Nearly 18 years after the fall of the Taliban in 2001, the armed group is still active across war-torn Afghanistan.
A gunman in an Afghan army uniform has opened fire on a group of US soldiers, killing at least two Americans, including a civilian, in Afghanistan’s capital, Kabul.
The shooting took place at 11am local time (06:30 GMT) on Wednesday while international troops visited a military base in Kabul, according to Dawlat Waziri, a spokesman for the Afghan Ministry of Defence.
NATO said in a statement later on Wednesday that “one US service member and one US civilian died as a result of wounds sustained in Kabul”.
The shooter was killed after an exchange of fire in the Rishkhor neighbourhood of Kabul, which houses an Afghan special forces training centre, according to NATO and Waziri.
The Americans were conducting duties as part of their mission to train, advise and assist Afghan forces when they came under attack, NATO said, adding that an investigation had been launched into the incident.
“Any time we lose a member of our team, it is deeply painful,” said General John Nicholson, the top US and NATO commander in Afghanistan.
“Our sympathies go out to the families, loved ones, and the units of those involved in this incident.
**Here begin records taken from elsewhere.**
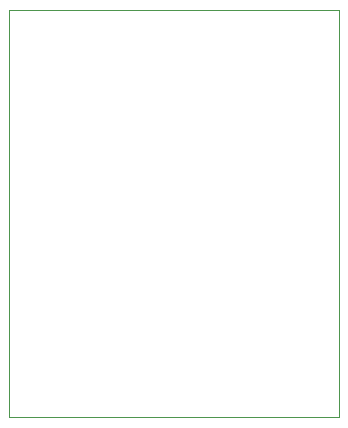
<source format=gm1>
%TF.GenerationSoftware,KiCad,Pcbnew,(5.1.12)-1*%
%TF.CreationDate,2022-08-18T11:38:46-07:00*%
%TF.ProjectId,HighPressureSensorArray,48696768-5072-4657-9373-75726553656e,rev?*%
%TF.SameCoordinates,Original*%
%TF.FileFunction,Profile,NP*%
%FSLAX46Y46*%
G04 Gerber Fmt 4.6, Leading zero omitted, Abs format (unit mm)*
G04 Created by KiCad (PCBNEW (5.1.12)-1) date 2022-08-18 11:38:46*
%MOMM*%
%LPD*%
G01*
G04 APERTURE LIST*
%TA.AperFunction,Profile*%
%ADD10C,0.050000*%
%TD*%
G04 APERTURE END LIST*
D10*
X89500000Y-83500000D02*
X117500000Y-83500000D01*
X89500000Y-49000000D02*
X89500000Y-83500000D01*
X117500000Y-49000000D02*
X89500000Y-49000000D01*
X117500000Y-83500000D02*
X117500000Y-49000000D01*
M02*

</source>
To those who continue to target coalition forces … [we] will continue to pursue our mission to help our partners create a better Afghanistan.”
An American official said the shootout occurred at a military ammunition supply point near Camp Morehead, a base used for Afghan commando training.
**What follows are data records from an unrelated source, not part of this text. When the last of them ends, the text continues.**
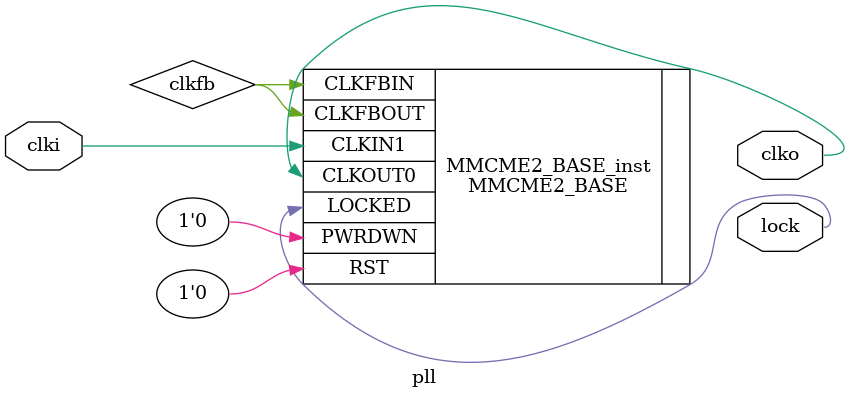
<source format=v>
module pll(
  input  clki,
  output clko,
  output lock
);

  wire clkfb;

  MMCME2_BASE #(
    .BANDWIDTH("OPTIMIZED"),
    .CLKFBOUT_MULT_F(50.0),
    .CLKIN1_PERIOD(83.33),
    .CLKOUT0_DIVIDE_F(12.0),
    .DIVCLK_DIVIDE(1),
    .STARTUP_WAIT("FALSE")
  ) MMCME2_BASE_inst (
    .CLKOUT0(clko),
    .CLKFBOUT(clkfb),
    .LOCKED(lock),
    .CLKIN1(clki),
    .PWRDWN(1'b0),
    .RST(1'b0),
    .CLKFBIN(clkfb)
  );

endmodule

</source>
So-called “green-on-blue” attacks – when Afghan soldiers or police turn their guns on international troops – have been a major problem during NATO’s long years fighting alongside Afghan forces.
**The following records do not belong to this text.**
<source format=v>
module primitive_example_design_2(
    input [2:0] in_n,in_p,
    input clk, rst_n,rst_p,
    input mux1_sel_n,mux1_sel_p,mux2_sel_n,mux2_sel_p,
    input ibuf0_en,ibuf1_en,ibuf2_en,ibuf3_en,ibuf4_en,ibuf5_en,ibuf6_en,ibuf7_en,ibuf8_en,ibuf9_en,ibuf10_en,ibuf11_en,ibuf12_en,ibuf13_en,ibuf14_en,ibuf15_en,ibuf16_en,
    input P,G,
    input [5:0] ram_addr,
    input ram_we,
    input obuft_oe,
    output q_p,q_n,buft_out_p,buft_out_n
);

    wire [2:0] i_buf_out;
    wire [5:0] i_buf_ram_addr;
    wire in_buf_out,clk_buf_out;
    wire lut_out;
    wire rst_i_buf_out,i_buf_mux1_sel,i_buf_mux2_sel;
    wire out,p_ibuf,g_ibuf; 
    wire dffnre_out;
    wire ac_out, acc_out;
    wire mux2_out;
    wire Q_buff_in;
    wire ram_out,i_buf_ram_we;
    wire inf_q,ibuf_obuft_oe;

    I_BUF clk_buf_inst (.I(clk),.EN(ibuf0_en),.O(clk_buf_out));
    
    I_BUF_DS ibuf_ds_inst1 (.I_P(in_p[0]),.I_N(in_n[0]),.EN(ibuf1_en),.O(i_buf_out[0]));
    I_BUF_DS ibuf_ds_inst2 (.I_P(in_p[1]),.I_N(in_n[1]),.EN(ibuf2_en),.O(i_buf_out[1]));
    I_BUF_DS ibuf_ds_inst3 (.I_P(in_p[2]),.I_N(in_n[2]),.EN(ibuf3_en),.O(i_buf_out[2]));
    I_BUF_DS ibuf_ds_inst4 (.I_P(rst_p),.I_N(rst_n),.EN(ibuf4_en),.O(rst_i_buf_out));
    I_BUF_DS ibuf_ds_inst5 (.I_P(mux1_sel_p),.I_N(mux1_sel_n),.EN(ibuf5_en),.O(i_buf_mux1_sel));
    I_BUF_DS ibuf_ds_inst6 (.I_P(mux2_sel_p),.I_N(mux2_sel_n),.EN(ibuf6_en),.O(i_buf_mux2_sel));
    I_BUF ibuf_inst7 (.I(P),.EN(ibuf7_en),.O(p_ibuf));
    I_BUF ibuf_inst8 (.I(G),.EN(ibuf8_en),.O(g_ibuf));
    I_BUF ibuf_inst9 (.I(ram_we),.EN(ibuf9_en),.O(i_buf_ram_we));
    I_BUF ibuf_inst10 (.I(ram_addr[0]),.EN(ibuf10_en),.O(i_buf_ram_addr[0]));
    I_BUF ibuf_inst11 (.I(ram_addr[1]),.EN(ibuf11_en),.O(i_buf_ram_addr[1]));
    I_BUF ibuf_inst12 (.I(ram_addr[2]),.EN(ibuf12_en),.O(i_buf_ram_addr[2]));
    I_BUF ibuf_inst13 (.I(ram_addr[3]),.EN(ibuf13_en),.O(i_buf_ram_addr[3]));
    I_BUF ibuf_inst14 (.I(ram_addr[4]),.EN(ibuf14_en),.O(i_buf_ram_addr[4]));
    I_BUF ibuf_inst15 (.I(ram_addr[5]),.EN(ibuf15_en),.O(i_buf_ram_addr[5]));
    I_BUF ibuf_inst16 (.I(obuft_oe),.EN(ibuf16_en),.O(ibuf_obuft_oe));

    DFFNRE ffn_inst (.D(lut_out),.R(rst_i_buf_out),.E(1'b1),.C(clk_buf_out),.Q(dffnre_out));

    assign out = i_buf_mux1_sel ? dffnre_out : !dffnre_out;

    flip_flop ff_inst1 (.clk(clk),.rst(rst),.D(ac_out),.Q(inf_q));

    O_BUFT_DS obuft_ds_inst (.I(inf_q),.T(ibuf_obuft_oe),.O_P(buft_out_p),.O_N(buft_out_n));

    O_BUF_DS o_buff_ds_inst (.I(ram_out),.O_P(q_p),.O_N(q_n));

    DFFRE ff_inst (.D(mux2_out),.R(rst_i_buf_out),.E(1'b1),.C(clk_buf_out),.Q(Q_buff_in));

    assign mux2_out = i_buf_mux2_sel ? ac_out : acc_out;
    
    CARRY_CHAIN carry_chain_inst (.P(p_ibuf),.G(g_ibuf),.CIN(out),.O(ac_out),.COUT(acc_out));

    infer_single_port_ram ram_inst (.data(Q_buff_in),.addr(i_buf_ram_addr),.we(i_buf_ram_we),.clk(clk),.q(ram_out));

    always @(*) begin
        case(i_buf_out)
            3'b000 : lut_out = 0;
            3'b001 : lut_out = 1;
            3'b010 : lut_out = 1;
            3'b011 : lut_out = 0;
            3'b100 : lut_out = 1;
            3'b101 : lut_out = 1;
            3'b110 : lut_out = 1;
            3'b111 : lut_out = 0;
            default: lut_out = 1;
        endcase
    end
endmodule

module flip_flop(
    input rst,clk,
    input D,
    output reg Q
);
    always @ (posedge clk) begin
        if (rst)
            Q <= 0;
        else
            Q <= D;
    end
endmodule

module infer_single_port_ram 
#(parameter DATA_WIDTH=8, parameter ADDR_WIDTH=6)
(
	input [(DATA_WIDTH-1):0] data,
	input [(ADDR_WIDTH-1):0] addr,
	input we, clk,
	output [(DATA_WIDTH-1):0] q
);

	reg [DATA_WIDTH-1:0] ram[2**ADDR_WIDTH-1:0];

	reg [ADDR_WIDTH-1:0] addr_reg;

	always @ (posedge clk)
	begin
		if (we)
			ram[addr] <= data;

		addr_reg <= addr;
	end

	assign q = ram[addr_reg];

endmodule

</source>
Dozens of international soldiers and advisers have been killed in attacks by Afghan security forces on their allies.
Since 2008, the blog Long War Journal has registered 92 such attacks with at least 150 international soldiers killed and 187 wounded.
Such attacks are sometimes caused by cultural misunderstandings or personal clashes.
Taliban fighters have also often managed to infiltrate the ranks of Afghan security forces to carry out so-called insider attacks in the past few months.